_Provided text:_
Posted by Richard Allen
The Overseas Development Institute’s annual CAPE Conference (the eighth in the series) on Budgeting in the Real World took place in London from November 13–14, 2013. The Conference attracted an impressive group of 110 national and international public servants, consultants and academics who work on budget institutions. For many practitioners, CAPE is the definitive PFM event of the year. The keynote speech, which was featured in a recent blog post, was given by Antoinette Sayeh, Director of the IMF’s Africa Department. Other notable presentations were made by Matt Andrews of the Harvard Kennedy School, and Allen Schick of the Brookings Institution and University of Maryland.
The Conference included sessions on the form and functionality of budget systems, what constitutes a capable ministry of finance, how reform can deliver change in the budget process, and how improved budget systems impact on development outcomes. Much of this is familiar ground and there was a sense of déjà vu in some of the presentations. One participant asked rhetorically why there were no feedback loops in our profession, why the same messages kept on being repeated from one year to the next, and why PFM practitioners appeared to learn so little and did not change their attitudes or behavior. Nevertheless, while the agenda had a familiar look on the surface, there were encouraging signs that an important if uncomfortable truth about the nature of budget reform is beginning to sink in to the collective mind of the PFM community. Indeed, the Conference may prove to be a watershed in the development of thinking on PFM reform, though much work remains to be done to flesh out the details of the new approach—an emerging “New PFM Consensus”—and put it into practice.
The uncomfortable truth to my mind is that the old consensus on budget reform (stemming from the 1990s), based broadly on the idea that developing countries should follow the approach to reform followed in advanced countries, has proved largely unsuccessful. According to the World Bank’s CPIA ratings, PFM systems in developing countries hardly increased during the last ten years. PEFA scores generally paint a similar disappointing picture. African countries include many notable examples of this failed approach and it was encouraging that the Director of the IMF’s Africa region confronted this challenge directly in her speech.
The main features of a new approach to building budget institutions can be found in recent writings by Matt Andrews, Allen Schick and others. What would a well-defined PFM reform strategy look like under the “New PFM Consensus”? Antoinette Saheh nicely pulled together the main elements in addressing the Conference.

_Source material:_
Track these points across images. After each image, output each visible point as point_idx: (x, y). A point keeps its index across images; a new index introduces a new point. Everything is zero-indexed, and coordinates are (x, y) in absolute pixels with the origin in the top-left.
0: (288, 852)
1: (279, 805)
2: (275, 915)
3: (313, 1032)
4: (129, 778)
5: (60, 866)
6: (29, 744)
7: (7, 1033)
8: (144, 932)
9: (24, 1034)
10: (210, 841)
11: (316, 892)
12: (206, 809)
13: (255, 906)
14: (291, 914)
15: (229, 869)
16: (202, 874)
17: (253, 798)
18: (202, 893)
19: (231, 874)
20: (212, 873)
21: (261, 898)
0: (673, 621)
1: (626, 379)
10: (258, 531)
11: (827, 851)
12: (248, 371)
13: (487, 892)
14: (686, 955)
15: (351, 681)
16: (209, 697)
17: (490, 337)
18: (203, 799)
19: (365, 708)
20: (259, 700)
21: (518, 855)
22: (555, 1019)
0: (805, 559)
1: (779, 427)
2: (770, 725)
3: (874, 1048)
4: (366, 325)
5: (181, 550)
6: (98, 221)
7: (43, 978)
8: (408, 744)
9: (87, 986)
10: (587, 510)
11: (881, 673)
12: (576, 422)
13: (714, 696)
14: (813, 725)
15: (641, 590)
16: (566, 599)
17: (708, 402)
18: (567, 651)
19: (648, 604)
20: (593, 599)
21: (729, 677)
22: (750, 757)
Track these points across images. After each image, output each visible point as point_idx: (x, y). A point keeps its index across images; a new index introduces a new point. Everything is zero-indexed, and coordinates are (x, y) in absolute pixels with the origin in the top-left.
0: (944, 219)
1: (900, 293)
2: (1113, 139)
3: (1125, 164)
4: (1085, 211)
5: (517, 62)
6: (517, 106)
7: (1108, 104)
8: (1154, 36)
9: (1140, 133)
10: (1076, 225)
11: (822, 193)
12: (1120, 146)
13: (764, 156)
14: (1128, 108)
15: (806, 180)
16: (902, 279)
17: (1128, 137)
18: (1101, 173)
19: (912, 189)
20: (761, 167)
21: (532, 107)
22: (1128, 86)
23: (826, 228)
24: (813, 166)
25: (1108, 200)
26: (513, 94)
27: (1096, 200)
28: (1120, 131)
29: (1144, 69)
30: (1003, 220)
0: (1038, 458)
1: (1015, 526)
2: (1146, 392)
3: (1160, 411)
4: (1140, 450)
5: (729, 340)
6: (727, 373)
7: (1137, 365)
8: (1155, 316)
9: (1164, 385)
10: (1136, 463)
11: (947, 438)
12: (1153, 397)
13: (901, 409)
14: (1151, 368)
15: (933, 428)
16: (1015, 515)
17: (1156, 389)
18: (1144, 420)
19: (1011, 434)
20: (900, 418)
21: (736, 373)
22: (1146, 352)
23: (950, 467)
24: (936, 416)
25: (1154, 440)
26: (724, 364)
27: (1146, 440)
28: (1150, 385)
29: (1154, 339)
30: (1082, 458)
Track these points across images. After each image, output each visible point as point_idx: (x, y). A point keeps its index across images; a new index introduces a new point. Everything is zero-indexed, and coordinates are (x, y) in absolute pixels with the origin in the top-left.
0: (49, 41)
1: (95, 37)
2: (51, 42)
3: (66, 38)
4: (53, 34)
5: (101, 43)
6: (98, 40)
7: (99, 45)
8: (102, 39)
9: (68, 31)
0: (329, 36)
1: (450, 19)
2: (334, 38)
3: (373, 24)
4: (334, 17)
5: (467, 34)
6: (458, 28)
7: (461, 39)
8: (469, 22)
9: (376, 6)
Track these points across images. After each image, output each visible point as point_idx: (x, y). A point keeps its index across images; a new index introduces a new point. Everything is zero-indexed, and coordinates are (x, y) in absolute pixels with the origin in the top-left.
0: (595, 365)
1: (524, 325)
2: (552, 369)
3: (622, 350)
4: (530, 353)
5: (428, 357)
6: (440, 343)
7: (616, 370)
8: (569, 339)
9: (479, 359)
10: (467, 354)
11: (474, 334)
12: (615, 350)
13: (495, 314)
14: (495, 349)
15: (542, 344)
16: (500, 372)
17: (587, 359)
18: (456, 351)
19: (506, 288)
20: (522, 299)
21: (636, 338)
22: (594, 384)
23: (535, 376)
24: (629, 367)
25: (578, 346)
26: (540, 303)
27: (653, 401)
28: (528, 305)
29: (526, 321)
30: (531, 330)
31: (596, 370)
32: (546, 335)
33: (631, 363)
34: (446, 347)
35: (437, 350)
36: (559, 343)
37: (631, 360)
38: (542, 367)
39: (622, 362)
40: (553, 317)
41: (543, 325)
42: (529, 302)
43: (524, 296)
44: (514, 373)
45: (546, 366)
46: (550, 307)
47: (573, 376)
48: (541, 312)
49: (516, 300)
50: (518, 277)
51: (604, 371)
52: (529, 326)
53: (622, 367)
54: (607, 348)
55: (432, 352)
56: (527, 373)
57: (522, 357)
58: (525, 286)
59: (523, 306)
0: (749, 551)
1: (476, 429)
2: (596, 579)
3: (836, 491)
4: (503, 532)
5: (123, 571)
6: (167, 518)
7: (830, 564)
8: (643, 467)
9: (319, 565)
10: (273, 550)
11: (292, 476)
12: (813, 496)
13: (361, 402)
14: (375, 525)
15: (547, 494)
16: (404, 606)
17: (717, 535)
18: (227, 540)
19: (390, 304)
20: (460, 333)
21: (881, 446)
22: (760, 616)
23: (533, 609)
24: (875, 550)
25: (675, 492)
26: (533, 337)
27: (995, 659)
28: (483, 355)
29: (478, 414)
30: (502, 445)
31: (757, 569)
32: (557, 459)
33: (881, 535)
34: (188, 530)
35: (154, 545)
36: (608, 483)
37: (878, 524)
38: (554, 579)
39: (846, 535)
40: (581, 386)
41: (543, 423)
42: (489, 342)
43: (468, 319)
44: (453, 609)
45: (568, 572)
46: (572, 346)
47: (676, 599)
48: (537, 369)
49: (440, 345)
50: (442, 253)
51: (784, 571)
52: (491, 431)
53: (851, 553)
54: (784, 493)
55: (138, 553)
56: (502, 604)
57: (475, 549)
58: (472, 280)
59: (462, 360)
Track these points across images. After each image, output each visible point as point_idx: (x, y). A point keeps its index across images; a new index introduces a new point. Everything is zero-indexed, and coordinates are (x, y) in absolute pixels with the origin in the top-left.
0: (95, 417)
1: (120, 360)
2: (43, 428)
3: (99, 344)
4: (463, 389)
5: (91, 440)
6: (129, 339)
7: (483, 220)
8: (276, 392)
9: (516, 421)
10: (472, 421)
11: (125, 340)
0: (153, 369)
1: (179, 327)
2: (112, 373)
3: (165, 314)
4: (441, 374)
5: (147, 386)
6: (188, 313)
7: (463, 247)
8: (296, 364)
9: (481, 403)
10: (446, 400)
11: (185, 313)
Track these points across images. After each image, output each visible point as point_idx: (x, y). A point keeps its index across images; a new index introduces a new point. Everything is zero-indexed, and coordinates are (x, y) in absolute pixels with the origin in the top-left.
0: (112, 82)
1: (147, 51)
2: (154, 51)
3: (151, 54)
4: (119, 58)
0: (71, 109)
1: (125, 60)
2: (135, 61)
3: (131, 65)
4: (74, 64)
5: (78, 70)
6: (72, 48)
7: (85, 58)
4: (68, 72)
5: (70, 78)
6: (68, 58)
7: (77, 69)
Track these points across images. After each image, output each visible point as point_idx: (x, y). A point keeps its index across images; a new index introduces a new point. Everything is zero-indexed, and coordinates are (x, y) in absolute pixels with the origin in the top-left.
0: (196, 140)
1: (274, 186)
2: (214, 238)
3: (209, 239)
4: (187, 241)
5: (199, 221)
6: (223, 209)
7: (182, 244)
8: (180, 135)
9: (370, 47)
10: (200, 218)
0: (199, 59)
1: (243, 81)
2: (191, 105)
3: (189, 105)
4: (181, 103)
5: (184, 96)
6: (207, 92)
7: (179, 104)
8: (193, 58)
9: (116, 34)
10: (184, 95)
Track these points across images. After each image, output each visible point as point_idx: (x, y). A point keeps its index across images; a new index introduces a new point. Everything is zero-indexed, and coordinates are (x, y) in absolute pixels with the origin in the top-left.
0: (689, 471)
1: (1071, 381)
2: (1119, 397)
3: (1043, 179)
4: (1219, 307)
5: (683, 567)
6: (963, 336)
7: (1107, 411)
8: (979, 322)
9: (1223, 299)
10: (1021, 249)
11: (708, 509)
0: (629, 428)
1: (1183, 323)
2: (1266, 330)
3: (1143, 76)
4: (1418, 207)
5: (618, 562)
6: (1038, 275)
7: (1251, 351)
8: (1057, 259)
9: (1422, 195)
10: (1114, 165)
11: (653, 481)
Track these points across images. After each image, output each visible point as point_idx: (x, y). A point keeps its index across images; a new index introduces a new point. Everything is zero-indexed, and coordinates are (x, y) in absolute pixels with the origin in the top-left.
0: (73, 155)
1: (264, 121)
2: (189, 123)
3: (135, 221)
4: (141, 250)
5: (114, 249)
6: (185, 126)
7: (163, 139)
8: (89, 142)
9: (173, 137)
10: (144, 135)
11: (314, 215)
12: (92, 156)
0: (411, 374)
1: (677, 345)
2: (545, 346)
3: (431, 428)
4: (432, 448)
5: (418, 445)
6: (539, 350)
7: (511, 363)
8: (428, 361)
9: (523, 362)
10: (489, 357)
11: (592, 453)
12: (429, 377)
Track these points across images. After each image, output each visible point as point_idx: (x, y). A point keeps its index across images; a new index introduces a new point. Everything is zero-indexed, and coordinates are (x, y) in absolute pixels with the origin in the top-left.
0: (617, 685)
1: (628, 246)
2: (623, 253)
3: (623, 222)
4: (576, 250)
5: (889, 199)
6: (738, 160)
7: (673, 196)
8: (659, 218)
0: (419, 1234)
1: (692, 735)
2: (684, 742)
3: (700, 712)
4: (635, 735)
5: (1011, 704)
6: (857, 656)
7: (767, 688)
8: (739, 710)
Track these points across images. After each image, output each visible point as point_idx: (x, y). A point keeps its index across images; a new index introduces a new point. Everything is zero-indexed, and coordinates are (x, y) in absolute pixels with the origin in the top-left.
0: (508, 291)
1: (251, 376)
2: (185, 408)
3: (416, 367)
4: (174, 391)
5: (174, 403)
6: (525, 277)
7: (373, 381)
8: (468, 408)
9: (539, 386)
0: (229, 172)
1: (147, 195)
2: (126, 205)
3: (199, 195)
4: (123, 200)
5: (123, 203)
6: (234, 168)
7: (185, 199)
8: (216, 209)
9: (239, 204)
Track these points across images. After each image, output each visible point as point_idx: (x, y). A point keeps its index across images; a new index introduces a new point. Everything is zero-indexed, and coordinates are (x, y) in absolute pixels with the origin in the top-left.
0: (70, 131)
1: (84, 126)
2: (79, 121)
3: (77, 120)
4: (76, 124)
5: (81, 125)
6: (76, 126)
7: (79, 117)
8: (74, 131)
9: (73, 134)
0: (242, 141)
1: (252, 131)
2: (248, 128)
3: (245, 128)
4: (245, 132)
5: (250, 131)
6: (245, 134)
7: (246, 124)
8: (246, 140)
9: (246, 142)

_Exercise tasks:_
a) Reproduce verbatim everything in the CAPE Conference post from "The main features" down to "addressing the Conference.".
b) Pick up the CAPE Conference post where it stops and keep writing it.

_Response list:_
a)
The main features of a new approach to building budget institutions can be found in recent writings by Matt Andrews, Allen Schick and others. What would a well-defined PFM reform strategy look like under the “New PFM Consensus”? Antoinette Saheh nicely pulled together the main elements in addressing the Conference.

b)
First, budget institutions cannot be changed like computer software systems. Many years and in some cases many decades are required to implement substantive and sustainable changes. The experience of advanced countries demonstrates this simple truth—Rome was not built in a day, nor was the Australian, British or French system of PFM. Accounting reforms now being discussed in developing countries were being introduced in some advanced countries more than 100 years ago. One of Ms. Sayeh’s key messages, a hard one for many donors who like to package reforms into large projects and then churn out the financing, was to “be realistic about the pace of reform”.
Second, political economy issues, together with the history and culture of a country, are now recognized as enormously important factors in determining the success of a reform strategy. Strong PFM systems are not created out of weak institutions. These institutional issues represent the informal or “soft” side of PFM—the unseen part of Matt Andrews’ iceberg that is below the waterline—but are no less important. Ms. Sayeh noted that changing laws consistent with what a “good” budget should look like is appealing “to the executive boards of the Bank and IMF, but changing institutions is a much longer and more tedious task”. In addition to country-specific political and institutional constraints being taken into account, reforms have to be well tailored to the country and genuinely owned by national governments. The role of donors needs to be critically rethought so that they become the facilitators not the well-intentioned but misguided leaders of the reform process.
Third, prioritization and sequencing is essential for the success of any reform strategy. Cutting-edge concepts such as program budgeting, MTBFs, and accrual budgeting are often premature if the basic elements of a sound budget system are not in place. People may have different ideas of “basics” but the suggestion of some participants that it would never be possible to reach agreement on the components of such a list seems greatly exaggerated. Ms. Sayeh’s priorities would include well-functioning input budgeting and accounting, efficient cash management (and a treasury single account), comprehensive and reliable internal controls that avoid arrears and a robust (and independent) system of external audit. To these items one might add a reliable and transparent system of financial reporting, together with a budget preparation process that generates a credible annual budget and spending ceilings that are consistent with a country’s fiscal policy and targets.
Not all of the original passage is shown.